TASK TO CARRY OUT
Recast the listing, from its beginning through the line that contains "НЯ ПОКРИТТЯ У СЕЛІ НОВІ", as a Markdown table with a No. column for the row number and a Text column for the line. Leave out the pictures and any blank lines.

Page-level text extractions
= = = =

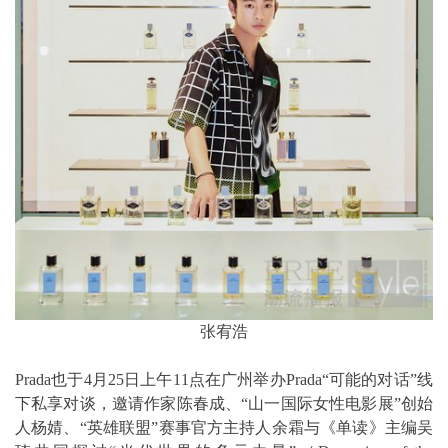
张宥浩
Prada也于4月25日上午11点在广州举办Prada“可能的对话”线
下私享对谈，邀请作家陈春成、“山一国际女性电影展”创始
人杨婧、“英雄联盟”赛事官方主持人余霜与《单读》主编吴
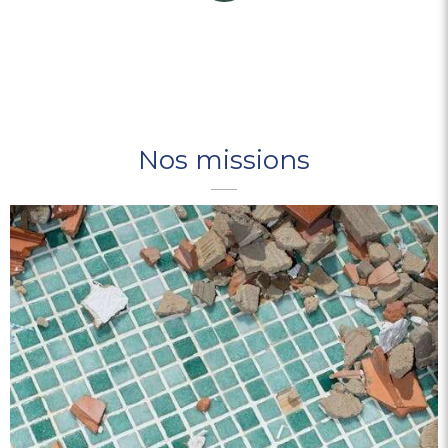
Nos missions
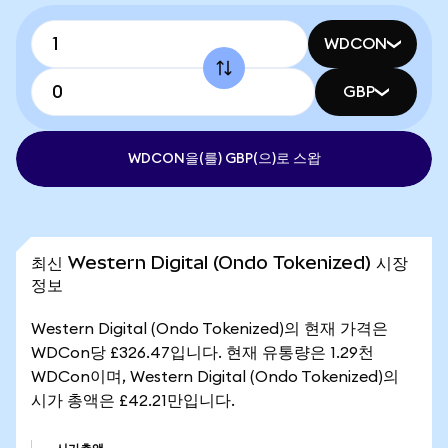
WDCON
GBP
WDCON을(를) GBP(으)로 스왑
최신 Western Digital (Ondo Tokenized) 시장
정보
Western Digital (Ondo Tokenized)의 현재 가격은
WDCon당 £326.47입니다. 현재 유통량은 1.29천
WDCon이며, Western Digital (Ondo Tokenized)의
시가 총액은 £42.21만입니다.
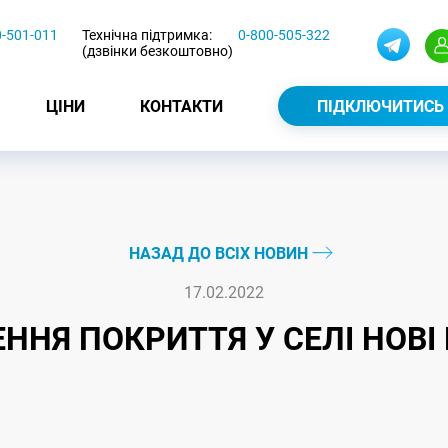
0-501-011
Технічна підтримка:
0-800-505-322
(дзвінки безкоштовно)
ЦІНИ
КОНТАКТИ
ПІДКЛЮЧИТИСЬ
НАЗАД ДО ВСІХ НОВИН
17.02.2022
НЯ ПОКРИТТЯ У СЕЛІ НОВІ 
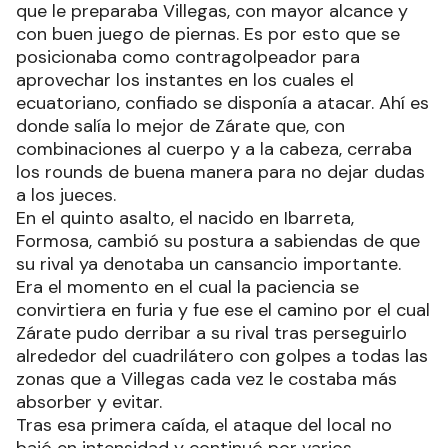
que le preparaba Villegas, con mayor alcance y
con buen juego de piernas. Es por esto que se
posicionaba como contragolpeador para
aprovechar los instantes en los cuales el
ecuatoriano, confiado se disponía a atacar. Ahí es
donde salía lo mejor de Zárate que, con
combinaciones al cuerpo y a la cabeza, cerraba
los rounds de buena manera para no dejar dudas
a los jueces.
En el quinto asalto, el nacido en Ibarreta,
Formosa, cambió su postura a sabiendas de que
su rival ya denotaba un cansancio importante.
Era el momento en el cual la paciencia se
convirtiera en furia y fue ese el camino por el cual
Zárate pudo derribar a su rival tras perseguirlo
alrededor del cuadrilátero con golpes a todas las
zonas que a Villegas cada vez le costaba más
absorber y evitar.
Tras esa primera caída, el ataque del local no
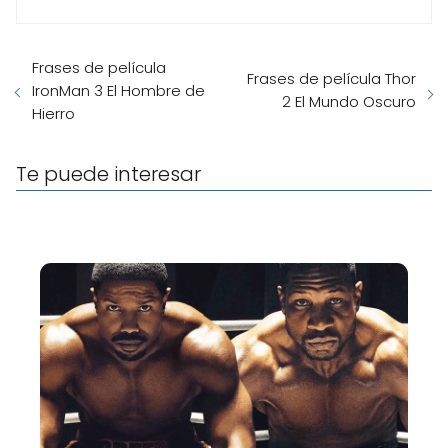
Frases de película
Frases de película Thor
IronMan 3 El Hombre de
2 El Mundo Oscuro
Hierro
Te puede interesar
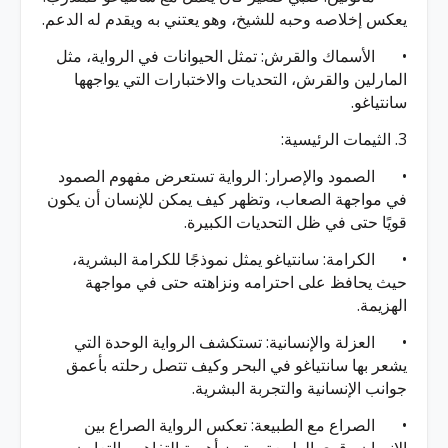
يعكس إخلاصه وحبه للشيخ، وهو يعتني به ويقدم له الدعم.
•
الأسماك والقرش: تمثل الحيوانات في الرواية، مثل
المارلين والقرش، التحديات والاختبارات التي يواجهها
سانتياغو.
3. الثيمات الرئيسية:
•
الصمود والإصرار: الرواية تستعرض مفهوم الصمود
في مواجهة الصعاب، وتظهر كيف يمكن للإنسان أن يكون
قويًا حتى في ظل التحديات الكبيرة.
•
الكرامة: سانتياغو يمثل نموذجًا للكرامة البشرية،
حيث يحافظ على احترامه ونزاهته حتى في مواجهة
الهزيمة.
•
العزلة والإنسانية: تستكشف الرواية الوحدة التي
يشعر بها سانتياغو في البحر وكيف تتصل رحلته بأعمق
جوانب الإنسانية والتجربة البشرية.
•
الصراع مع الطبيعة: تعكس الرواية الصراع بين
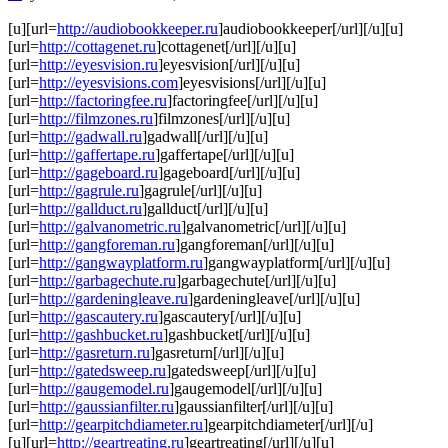
[u][url=
http://audiobookkeeper.ru
]audiobookkeeper[/url][/u][u]
[url=
http://cottagenet.ru
]cottagenet[/url][/u][u]
[url=
http://eyesvision.ru
]eyesvision[/url][/u][u]
[url=
http://eyesvisions.com
]eyesvisions[/url][/u][u]
[url=
http://factoringfee.ru
]factoringfee[/url][/u][u]
[url=
http://filmzones.ru
]filmzones[/url][/u][u]
[url=
http://gadwall.ru
]gadwall[/url][/u][u]
[url=
http://gaffertape.ru
]gaffertape[/url][/u][u]
[url=
http://gageboard.ru
]gageboard[/url][/u][u]
[url=
http://gagrule.ru
]gagrule[/url][/u][u]
[url=
http://gallduct.ru
]gallduct[/url][/u][u]
[url=
http://galvanometric.ru
]galvanometric[/url][/u][u]
[url=
http://gangforeman.ru
]gangforeman[/url][/u][u]
[url=
http://gangwayplatform.ru
]gangwayplatform[/url][/u][u]
[url=
http://garbagechute.ru
]garbagechute[/url][/u][u]
[url=
http://gardeningleave.ru
]gardeningleave[/url][/u][u]
[url=
http://gascautery.ru
]gascautery[/url][/u][u]
[url=
http://gashbucket.ru
]gashbucket[/url][/u][u]
[url=
http://gasreturn.ru
]gasreturn[/url][/u][u]
[url=
http://gatedsweep.ru
]gatedsweep[/url][/u][u]
[url=
http://gaugemodel.ru
]gaugemodel[/url][/u][u]
[url=
http://gaussianfilter.ru
]gaussianfilter[/url][/u][u]
[url=
http://gearpitchdiameter.ru
]gearpitchdiameter[/url][/u]
[u][url=
http://geartreating.ru
]geartreating[/url][/u][u]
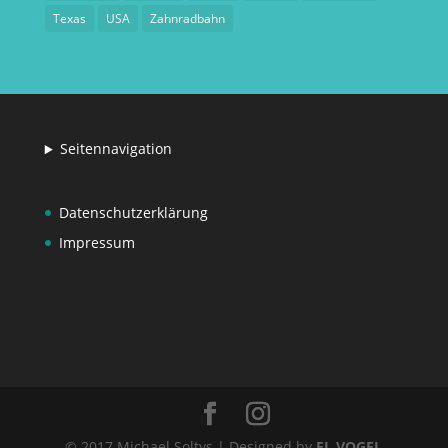
Texas
USA
Zahnradbahn
Seitennavigation
Datenschutzerklärung
Impressum
© 2017 Michael Soltys | Designed by
EL VOGEL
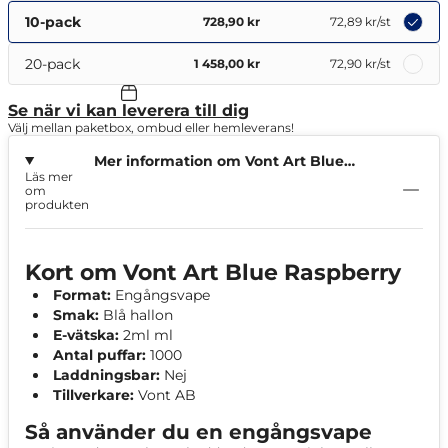
10-pack
728,90 kr
72,89 kr
/st
20-pack
1 458,00 kr
72,90 kr
/st
Se när vi kan leverera till dig
Välj mellan paketbox, ombud eller hemleverans!
Mer information om Vont Art Blue
Läs mer
Raspberry
om
produkten
Kort om Vont Art Blue Raspberry
Format:
Engångsvape
Smak:
Blå hallon
E-vätska:
2ml ml
Antal puffar:
1000
Laddningsbar:
Nej
Tillverkare:
Vont AB
Så använder du en engångsvape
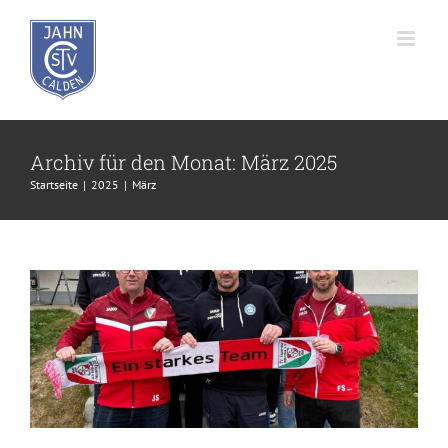
Zum
Inhalt
springen
Archiv für den Monat:
März 2025
Matti hat schwere Blutkrankheit –
Startseite
2025
März
Knochenmarkspender gesucht
Fußball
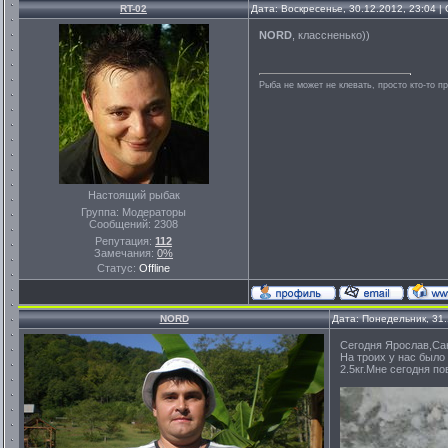
RT-02
Дата: Воскресенье, 30.12.2012, 23:04 
NORD
, классненько))
Рыба не может не клевать, просто кто-то п
Настоящий рыбак
Группа: Модераторы
Сообщений:
2308
Репутация:
112
Замечания:
0%
Статус:
Offline
NORD
Дата: Понедельник, 31
Сегодня Ярослав,Са
На троих у нас было
2.5кг.Мне сегодня п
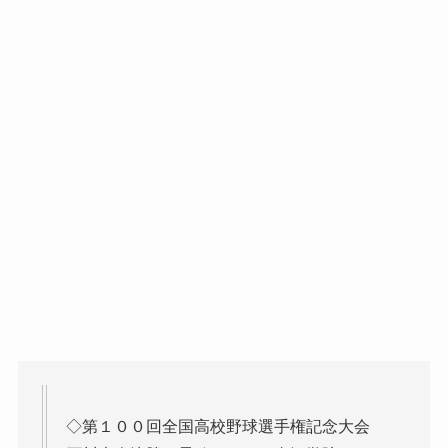
◇第１００回全国高校野球選手権記念大会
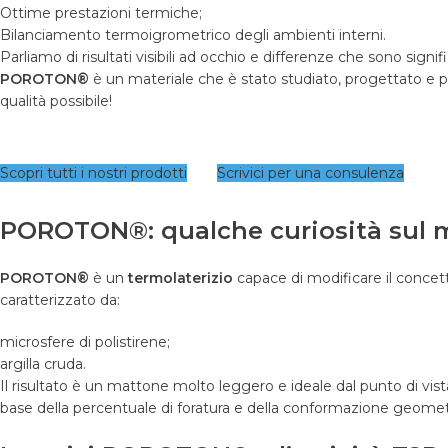
Ottime prestazioni termiche;
Bilanciamento termoigrometrico degli ambienti interni.
Parliamo di risultati visibili ad occhio e differenze che sono signifi
POROTON®
è un materiale che è stato studiato, progettato e p
qualità possibile!
Scopri tutti i nostri prodotti
Scrivici per una consulenza
POROTON®: qualche curiosità sul m
POROTON®
è un
termolaterizio
capace di modificare il concett
caratterizzato da:
microsfere di polistirene;
argilla cruda.
Il risultato è un mattone molto leggero e ideale dal punto di vist
base della percentuale di foratura e della conformazione geomet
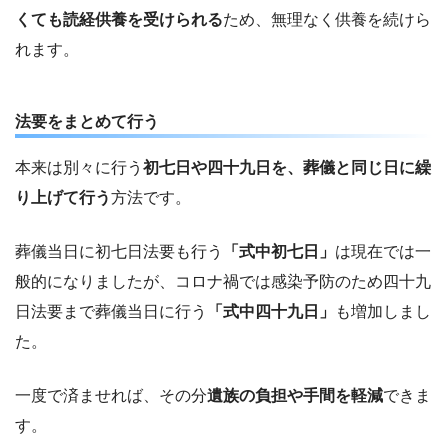
くても読経供養を受けられる
ため、無理なく供養を続けら
れます。
法要をまとめて行う
本来は別々に行う
初七日や四十九日を、葬儀と同じ日に繰
り上げて行う
方法です。
葬儀当日に初七日法要も行う
「式中初七日」
は現在では一
般的になりましたが、コロナ禍では感染予防のため四十九
日法要まで葬儀当日に行う
「式中四十九日」
も増加しまし
た。
一度で済ませれば、その分
遺族の負担や手間を軽減
できま
す。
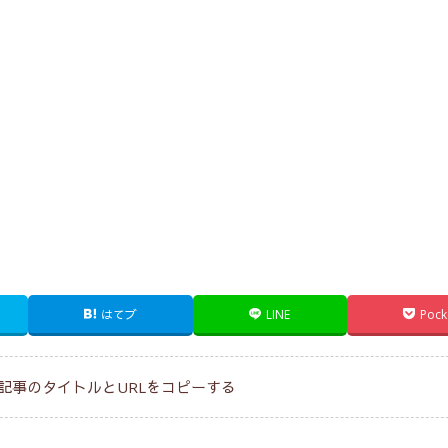
はてブ
LINE
Pock
記事のタイトルとURLをコピーする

= = = =

EXPECTED ANSWER
| No. | Text |
|---|---|
| 1 | 张宥浩 |
| 2 | Prada也于4月25日上午11点在广州举办Prada“可能的对话”线 |
| 3 | 下私享对谈，邀请作家陈春成、“山一国际女性电影展”创始 |
| 4 | 人杨婧、“英雄联盟”赛事官方主持人余霜与《单读》主编吴 |
| 5 | Nos missions |
| 6 | WDCON |
| 7 | GBP |
| 8 | WDCON을(를) GBP(으)로 스왑 |
| 9 | 최신 Western Digital (Ondo Tokenized) 시장 |
| 10 | 정보 |
| 11 | Western Digital (Ondo Tokenized)의 현재 가격은 |
| 12 | WDCon당 £326.47입니다. 현재 유통량은 1.29천 |
| 13 | WDCon이며, Western Digital (Ondo Tokenized)의 |
| 14 | 시가 총액은 £42.21만입니다. |
| 15 | 0-501-011 |
| 16 | Технічна підтримка: |
| 17 | 0-800-505-322 |
| 18 | (дзвінки безкоштовно) |
| 19 | ЦІНИ |
| 20 | КОНТАКТИ |
| 21 | ПІДКЛЮЧИТИСЬ |
| 22 | НАЗАД ДО ВСІХ НОВИН |
| 23 | 17.02.2022 |
| 24 | НЯ ПОКРИТТЯ У СЕЛІ НОВІ  |